Druso no supo qué decir en ese momento, y ella lo tomó como algo para salir huyendo de ahí. Su corazón latía más de la cuenta mientras buscaba las llaves de su habitación. En cuanto estuvo dentro de la misma, se apoyó en la puerta dejando que el aire al fin saliera de sus pulmones.
Imaginó que iba a poder pedir servicio a la habitación en paz; no obstante, su celular tenía una videollamada.
—Hola, Astrid —saludó a la niña que le sonreía al otro lado de la línea—. ¿Cómo estás?

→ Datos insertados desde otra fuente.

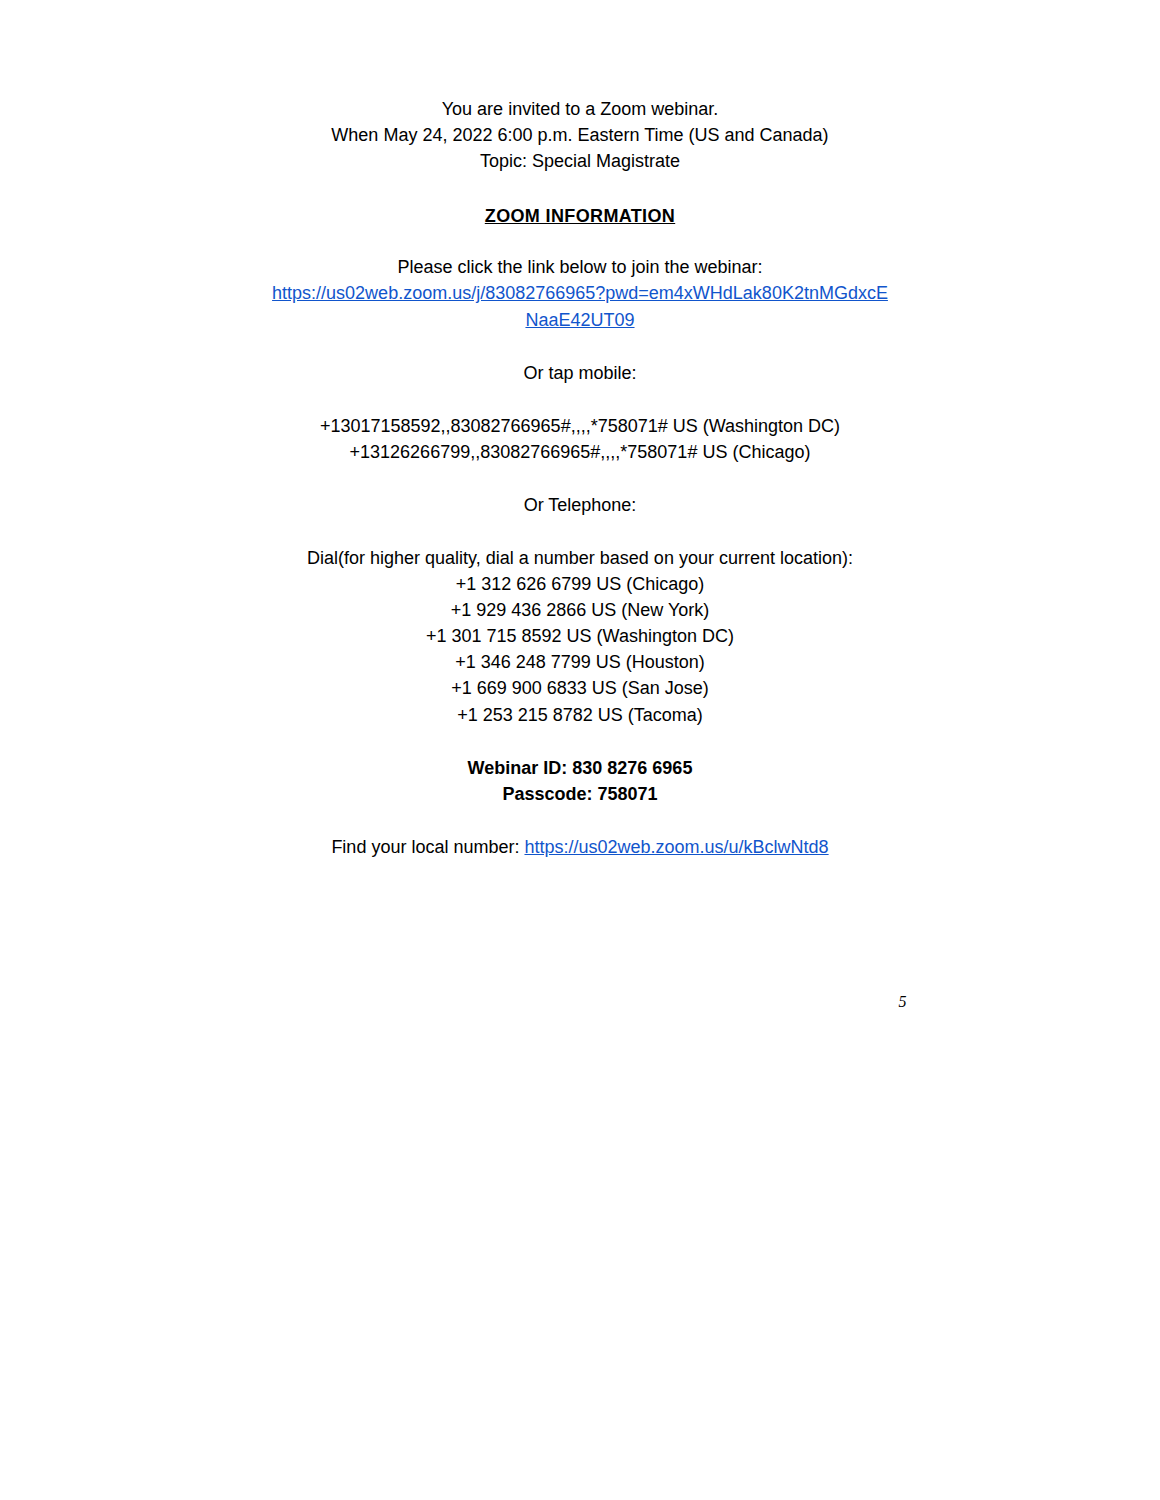You are invited to a Zoom webinar.
When May 24, 2022 6:00 p.m. Eastern Time (US and Canada)
Topic: Special Magistrate
ZOOM INFORMATION
Please click the link below to join the webinar:
https://us02web.zoom.us/j/83082766965?pwd=em4xWHdLak80K2tnMGdxcENaaE42UT09
Or tap mobile:
+13017158592,,83082766965#,,,,*758071# US (Washington DC)
+13126266799,,83082766965#,,,,*758071# US (Chicago)
Or Telephone:
Dial(for higher quality, dial a number based on your current location):
+1 312 626 6799 US (Chicago)
+1 929 436 2866 US (New York)
+1 301 715 8592 US (Washington DC)
+1 346 248 7799 US (Houston)
+1 669 900 6833 US (San Jose)
+1 253 215 8782 US (Tacoma)
Webinar ID: 830 8276 6965
Passcode: 758071
Find your local number: https://us02web.zoom.us/u/kBclwNtd8
5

—Estoy bien, y acabo de terminar mis deberes —le mostró el cuaderno—. Quise hablar contigo antes que con mi papá y mi nana me dio permiso.
—Vaya, por lo que veo, eres una niña muy inteligente —colocó el celular en una buena posición para no perderse la llamada—. ¿No es el momento de hablar con tu padre?
—Creo que sigue jugando; él me llamará más tarde —Astrid se encogió de hombros—. Te ves muy bonita.
—Eres una pequeña cosita que le gusta adular a mujeres solteras y presiento que le estás buscando una esposa a tu padre —bromeó—. ¿Es eso lo que quieres?
—Tal vez sí, tal vez no, nunca se sabe —Astrid rio—. Solo quiero que mi papá esté feliz y tú eres una mujer muy hermosa.